Read the Wikipedia article for a more formal explanation.

[1] https://en.m.wikipedia.org/wiki/Variance-stabilizing_transfo...

Is taking logs (or arcsinh or whatever) really all that good an idea if (a) you don't have a good physical model justifying it or (b) your data spans several orders of magnitude?
Yes in general.

It makes nonlinear relationships linear. Makes the model less sensitive, too. For instance if the data spans several OoM, adding or removing one datapoint in one of those orders can generate a lot of skew before the log-linearization.

It's easy to cast the log back to the original distribution by taking the exponent afterwards.

As far as I understand directly transforming your data can lead to problems. In any case, its what link functions do better in generalized linear models[1].

[1] https://en.m.wikipedia.org/wiki/Generalized_linear_model

I think it makes a lot of sense. The best replacement for an outlier is the closest thing to the outlier that isn't an outlier. Resampling doesn't make a lot of sense because your new point is completely disconnected from your old one.

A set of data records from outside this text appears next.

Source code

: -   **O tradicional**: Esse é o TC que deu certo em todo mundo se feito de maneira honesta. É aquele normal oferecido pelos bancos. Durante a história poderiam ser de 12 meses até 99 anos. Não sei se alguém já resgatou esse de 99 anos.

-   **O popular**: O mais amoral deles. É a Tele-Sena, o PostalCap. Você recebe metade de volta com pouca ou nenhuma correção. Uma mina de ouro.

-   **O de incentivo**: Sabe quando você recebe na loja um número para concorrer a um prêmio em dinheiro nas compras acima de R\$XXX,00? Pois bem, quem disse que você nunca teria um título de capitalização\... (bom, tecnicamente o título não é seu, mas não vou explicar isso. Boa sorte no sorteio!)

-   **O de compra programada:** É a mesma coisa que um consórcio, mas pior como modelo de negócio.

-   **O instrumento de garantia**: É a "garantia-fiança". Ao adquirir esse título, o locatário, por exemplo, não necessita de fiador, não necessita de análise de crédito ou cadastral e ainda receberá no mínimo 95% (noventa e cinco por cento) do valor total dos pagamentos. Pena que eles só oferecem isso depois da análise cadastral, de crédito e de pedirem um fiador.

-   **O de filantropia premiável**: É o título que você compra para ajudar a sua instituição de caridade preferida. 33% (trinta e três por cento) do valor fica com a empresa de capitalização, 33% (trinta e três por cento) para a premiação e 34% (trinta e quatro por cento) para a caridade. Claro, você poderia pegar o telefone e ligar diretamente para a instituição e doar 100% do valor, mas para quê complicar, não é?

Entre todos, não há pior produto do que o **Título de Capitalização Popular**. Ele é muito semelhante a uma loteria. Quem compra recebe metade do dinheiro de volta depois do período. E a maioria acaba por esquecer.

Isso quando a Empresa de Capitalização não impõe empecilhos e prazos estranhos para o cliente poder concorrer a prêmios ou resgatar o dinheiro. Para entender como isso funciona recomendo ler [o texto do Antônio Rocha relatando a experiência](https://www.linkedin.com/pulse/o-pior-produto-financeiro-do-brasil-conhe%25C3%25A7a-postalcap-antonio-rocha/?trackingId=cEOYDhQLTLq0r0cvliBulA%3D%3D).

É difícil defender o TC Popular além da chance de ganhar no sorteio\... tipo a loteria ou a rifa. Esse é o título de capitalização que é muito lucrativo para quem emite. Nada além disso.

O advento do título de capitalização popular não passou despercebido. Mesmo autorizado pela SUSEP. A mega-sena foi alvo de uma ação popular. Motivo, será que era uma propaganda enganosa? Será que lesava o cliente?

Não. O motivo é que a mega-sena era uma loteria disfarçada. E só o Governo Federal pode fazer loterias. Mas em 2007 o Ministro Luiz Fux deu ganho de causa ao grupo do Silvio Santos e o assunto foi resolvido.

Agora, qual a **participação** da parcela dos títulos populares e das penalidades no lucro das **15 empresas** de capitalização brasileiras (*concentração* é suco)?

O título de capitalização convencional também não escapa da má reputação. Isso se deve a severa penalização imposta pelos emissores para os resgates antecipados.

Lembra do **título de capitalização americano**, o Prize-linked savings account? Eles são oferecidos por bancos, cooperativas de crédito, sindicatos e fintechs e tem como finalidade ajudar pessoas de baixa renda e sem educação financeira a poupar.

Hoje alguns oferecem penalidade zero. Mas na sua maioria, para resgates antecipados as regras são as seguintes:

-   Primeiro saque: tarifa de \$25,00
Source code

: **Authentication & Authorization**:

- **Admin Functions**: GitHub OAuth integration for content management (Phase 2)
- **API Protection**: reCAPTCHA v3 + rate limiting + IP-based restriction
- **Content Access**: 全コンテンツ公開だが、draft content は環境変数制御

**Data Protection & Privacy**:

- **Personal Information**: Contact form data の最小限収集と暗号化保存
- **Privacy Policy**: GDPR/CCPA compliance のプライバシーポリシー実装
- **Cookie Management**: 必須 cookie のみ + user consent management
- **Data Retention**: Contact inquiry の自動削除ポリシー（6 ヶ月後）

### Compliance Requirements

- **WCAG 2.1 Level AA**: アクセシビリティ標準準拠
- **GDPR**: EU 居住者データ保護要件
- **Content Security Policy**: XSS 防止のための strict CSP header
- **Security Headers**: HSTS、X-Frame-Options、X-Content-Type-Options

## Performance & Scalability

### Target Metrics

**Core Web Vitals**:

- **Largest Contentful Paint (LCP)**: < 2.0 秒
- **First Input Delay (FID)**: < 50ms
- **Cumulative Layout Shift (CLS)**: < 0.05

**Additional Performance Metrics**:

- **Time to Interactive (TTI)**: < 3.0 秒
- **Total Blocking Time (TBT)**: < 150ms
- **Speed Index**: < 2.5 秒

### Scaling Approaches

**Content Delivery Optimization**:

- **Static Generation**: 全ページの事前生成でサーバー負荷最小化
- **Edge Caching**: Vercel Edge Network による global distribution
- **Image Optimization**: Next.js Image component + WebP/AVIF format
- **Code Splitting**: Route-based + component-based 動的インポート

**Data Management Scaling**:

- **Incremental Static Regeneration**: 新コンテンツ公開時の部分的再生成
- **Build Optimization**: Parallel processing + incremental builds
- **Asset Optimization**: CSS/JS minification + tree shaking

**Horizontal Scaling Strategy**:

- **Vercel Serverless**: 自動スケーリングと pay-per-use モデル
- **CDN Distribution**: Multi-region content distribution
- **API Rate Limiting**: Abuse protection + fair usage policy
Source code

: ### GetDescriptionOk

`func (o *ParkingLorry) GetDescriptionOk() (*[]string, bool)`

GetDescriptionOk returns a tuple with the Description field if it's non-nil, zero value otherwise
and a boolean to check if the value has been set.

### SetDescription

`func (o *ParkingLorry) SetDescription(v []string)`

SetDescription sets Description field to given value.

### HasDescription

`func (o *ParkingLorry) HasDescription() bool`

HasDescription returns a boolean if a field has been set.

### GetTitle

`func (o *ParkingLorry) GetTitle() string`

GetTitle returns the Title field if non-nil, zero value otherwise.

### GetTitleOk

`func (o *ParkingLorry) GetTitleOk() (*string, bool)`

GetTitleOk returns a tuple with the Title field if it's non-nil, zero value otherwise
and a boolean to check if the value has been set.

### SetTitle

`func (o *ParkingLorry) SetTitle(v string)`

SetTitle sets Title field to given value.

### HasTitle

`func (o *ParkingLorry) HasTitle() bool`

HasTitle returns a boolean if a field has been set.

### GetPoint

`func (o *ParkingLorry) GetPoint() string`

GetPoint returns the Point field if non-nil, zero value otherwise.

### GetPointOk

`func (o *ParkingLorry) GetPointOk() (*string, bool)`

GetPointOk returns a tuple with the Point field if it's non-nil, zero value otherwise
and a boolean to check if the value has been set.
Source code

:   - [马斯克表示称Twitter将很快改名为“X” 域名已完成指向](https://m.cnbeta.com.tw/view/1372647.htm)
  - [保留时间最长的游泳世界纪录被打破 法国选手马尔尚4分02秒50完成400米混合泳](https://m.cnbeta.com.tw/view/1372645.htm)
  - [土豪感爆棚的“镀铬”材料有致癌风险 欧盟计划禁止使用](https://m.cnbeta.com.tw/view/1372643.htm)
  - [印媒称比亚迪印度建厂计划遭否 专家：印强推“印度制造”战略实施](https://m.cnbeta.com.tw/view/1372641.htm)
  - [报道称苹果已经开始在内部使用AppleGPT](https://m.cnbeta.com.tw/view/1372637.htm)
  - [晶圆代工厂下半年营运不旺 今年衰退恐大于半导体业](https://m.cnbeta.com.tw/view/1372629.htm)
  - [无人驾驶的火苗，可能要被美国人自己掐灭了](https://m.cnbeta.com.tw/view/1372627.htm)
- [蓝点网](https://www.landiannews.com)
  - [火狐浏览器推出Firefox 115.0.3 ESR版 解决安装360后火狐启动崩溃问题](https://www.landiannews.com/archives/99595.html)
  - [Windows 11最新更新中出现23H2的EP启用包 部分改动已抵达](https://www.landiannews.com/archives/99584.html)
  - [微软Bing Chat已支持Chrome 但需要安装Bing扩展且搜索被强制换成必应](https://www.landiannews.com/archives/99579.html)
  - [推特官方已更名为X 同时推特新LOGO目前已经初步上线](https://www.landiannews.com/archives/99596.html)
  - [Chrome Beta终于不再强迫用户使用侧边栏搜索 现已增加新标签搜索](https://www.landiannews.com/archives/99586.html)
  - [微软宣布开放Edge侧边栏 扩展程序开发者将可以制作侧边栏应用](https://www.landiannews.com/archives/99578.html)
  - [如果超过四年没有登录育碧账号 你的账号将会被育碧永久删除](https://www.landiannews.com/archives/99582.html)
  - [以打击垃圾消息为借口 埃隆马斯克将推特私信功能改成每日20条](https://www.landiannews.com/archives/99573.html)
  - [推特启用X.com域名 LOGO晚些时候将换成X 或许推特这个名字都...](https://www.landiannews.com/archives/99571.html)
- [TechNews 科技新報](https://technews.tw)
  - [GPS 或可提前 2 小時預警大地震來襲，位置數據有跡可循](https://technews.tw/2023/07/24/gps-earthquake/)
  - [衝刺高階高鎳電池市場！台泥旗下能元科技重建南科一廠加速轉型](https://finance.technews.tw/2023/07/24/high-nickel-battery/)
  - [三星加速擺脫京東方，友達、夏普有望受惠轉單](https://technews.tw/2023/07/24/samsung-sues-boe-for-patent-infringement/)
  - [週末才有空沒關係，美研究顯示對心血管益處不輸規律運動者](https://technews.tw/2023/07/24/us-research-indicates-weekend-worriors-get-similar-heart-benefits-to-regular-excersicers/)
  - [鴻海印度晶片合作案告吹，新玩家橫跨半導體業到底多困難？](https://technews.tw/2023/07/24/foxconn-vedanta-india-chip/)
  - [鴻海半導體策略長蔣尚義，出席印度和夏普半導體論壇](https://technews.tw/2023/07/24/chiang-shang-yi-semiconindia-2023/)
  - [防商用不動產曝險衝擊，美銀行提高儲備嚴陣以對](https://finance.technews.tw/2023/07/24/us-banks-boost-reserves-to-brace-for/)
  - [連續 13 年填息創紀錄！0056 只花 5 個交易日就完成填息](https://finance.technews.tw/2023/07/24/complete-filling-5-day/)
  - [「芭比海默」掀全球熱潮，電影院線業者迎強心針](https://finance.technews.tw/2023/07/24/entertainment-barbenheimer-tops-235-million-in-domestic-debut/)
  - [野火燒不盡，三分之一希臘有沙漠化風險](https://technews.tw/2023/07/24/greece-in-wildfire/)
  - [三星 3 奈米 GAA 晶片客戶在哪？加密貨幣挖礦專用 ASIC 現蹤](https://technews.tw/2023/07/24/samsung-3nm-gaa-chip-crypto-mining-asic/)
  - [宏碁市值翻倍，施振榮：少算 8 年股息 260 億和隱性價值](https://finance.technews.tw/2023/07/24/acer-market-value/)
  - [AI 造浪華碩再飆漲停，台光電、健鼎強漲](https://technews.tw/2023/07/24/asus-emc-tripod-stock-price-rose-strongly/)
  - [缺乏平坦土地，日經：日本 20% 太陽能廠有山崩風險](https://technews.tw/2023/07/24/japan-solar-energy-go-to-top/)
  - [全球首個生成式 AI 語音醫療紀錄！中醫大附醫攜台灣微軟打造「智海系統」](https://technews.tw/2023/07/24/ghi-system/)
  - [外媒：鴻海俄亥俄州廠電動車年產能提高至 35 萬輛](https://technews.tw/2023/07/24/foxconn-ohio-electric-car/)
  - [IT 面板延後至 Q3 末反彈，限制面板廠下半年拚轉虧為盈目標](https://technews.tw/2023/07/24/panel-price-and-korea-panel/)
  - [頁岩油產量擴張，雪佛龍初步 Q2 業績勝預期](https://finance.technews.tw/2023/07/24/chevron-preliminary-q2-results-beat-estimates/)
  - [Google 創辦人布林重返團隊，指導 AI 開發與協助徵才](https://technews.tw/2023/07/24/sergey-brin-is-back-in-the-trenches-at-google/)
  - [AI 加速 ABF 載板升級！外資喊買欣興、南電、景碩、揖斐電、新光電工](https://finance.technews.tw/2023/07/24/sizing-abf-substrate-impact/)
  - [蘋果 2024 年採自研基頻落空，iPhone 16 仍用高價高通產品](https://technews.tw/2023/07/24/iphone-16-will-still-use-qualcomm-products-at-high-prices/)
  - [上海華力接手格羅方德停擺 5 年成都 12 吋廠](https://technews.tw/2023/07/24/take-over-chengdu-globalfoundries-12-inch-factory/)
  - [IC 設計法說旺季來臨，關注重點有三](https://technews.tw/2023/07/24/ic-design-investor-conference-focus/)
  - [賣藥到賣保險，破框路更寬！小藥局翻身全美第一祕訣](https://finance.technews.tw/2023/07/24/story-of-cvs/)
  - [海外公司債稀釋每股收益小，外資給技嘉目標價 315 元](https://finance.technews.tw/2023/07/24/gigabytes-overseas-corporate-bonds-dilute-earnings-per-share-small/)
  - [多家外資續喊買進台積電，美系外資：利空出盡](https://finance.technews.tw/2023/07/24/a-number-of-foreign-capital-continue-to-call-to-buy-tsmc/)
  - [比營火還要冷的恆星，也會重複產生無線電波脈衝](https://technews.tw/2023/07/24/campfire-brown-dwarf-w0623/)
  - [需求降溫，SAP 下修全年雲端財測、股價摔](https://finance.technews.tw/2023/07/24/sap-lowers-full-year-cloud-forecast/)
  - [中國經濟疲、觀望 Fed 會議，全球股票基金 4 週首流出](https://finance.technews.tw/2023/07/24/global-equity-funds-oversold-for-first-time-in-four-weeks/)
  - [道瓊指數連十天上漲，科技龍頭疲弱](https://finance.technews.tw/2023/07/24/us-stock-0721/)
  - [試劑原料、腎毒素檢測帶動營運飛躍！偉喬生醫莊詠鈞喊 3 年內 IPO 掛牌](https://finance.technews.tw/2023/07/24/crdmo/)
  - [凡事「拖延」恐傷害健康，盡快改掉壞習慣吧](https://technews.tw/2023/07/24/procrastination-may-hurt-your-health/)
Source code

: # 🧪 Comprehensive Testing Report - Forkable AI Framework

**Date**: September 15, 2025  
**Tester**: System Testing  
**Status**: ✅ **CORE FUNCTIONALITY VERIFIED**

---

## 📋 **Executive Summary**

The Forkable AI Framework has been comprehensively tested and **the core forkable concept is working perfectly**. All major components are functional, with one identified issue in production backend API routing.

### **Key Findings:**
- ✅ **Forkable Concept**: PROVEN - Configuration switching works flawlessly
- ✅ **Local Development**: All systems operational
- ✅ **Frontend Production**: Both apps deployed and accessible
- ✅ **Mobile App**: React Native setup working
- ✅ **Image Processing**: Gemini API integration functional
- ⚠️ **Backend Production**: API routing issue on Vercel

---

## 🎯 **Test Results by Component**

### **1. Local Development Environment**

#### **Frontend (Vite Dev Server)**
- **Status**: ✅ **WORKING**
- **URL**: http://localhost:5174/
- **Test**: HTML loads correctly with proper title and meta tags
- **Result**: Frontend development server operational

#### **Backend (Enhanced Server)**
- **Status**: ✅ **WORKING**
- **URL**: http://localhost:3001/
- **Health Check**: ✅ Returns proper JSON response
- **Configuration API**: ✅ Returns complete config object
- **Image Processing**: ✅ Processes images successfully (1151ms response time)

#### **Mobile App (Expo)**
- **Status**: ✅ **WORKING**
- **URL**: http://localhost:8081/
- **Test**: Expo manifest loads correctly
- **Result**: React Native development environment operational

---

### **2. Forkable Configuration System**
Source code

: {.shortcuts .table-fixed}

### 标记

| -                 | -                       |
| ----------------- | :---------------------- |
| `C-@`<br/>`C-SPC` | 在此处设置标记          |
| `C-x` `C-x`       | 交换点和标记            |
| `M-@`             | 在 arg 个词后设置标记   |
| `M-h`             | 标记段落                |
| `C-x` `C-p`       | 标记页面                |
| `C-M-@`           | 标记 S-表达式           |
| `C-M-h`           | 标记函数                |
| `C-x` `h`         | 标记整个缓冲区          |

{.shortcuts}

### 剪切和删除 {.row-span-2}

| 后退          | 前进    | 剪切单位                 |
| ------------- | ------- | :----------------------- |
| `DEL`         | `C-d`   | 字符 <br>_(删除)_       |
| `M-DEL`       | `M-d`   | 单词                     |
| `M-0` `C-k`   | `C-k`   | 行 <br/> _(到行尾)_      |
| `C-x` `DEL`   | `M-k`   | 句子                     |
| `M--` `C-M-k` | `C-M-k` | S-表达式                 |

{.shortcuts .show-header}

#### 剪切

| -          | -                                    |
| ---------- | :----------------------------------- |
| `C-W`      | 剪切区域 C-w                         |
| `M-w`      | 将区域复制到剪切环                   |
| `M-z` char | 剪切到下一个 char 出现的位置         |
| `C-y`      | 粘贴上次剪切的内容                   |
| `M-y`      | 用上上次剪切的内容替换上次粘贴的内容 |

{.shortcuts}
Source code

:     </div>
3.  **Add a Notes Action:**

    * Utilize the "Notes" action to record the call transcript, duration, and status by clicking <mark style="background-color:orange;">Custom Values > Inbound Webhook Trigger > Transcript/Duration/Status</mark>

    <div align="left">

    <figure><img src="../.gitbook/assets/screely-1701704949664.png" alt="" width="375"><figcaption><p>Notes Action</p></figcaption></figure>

I don't really like the Winsorized mean but not for the reason you list. I think the main issue is that you are assuming exactly the top and bottom 10% are outliers instead of looking at the actual data distribution to see what the outliers are then using a similar replacement technique on only the outliers.

> What are some well-known distributions that appear to have outliers? A log-normal distribution maybe?

All of them. Which is why outside of a handful of contexts, the consensus in statistical modeling nowadays seems to be not to worry about outliers unless the values are completely unreasonable or there are a suspicious amount of them.

As to your bootstrapping idea, why not bootstrap the entire distribution, why only the tails? If you only bootstrap the tails but allow draws from the entire empirical distribution then you are changing the underlying distribution.

it makes sense and it is better estimator of the expected value than the sample mean in some cases:

https://projecteuclid.org/journals/annals-of-statistics/volu...

The tradeoff is that while there are many estimators of the expected value that are more efficient (have less variance) than the sample mean for various distributions, they typically introduce bias.
Is "some cases" closer to 1% or 50+%? That paper is behind a paywall.

How does it do on normal and other common distributions?

https://arxiv.org/abs/1907.11391 it's pretty much the same thing
It seems obvious that for symmetrical distributions, like the normal, winsorizing does not change the mean.
Was looking for an answer for other common distributions, or a one-line summary of the paper.
but it can converge faster to the mean with the sample size...
Doesn't it depend on what is the likely reason for the outliers?

- A world with a different distribution than the one you are trying to fit

- A measurement environment subject to bad contacts or noise spikes or experimental mistakes

- A reporting system with occasional typos

- etc

Seems to me what to do with the outliers should be informed by some understanding of the environment. And in some case, noted aside while waiting to see if there is more data "out there" in the outliers' vicinity.

In some cases, a replacement for the outlier might be "nearby" while in other cases we know nothing about where the replacement should be.

I used to design PID controllers where some of the analog readings would be actually bad. And grossly so.

Like 1002, 998, 1004, 48723, 2104, 1003, 997...

Estimating the deviation from the mean of the last n readings and ignoring ones too far out works well. Also calculate the percentage of bad readings and have a way of displaying it.

Right! In a case like this, some outliers are just useless for calculating the mean - they come from something else - BUT they might still be useful in a SMART style of trying to detect degradation of the system. A second measure.
My take about these things is you really need to understand what you are filtering for and what you are filtering against. If you don't you'll have a bad time.
It is a very useful technique in robust statistics. I've personally used winsorzied mean in robust optimization.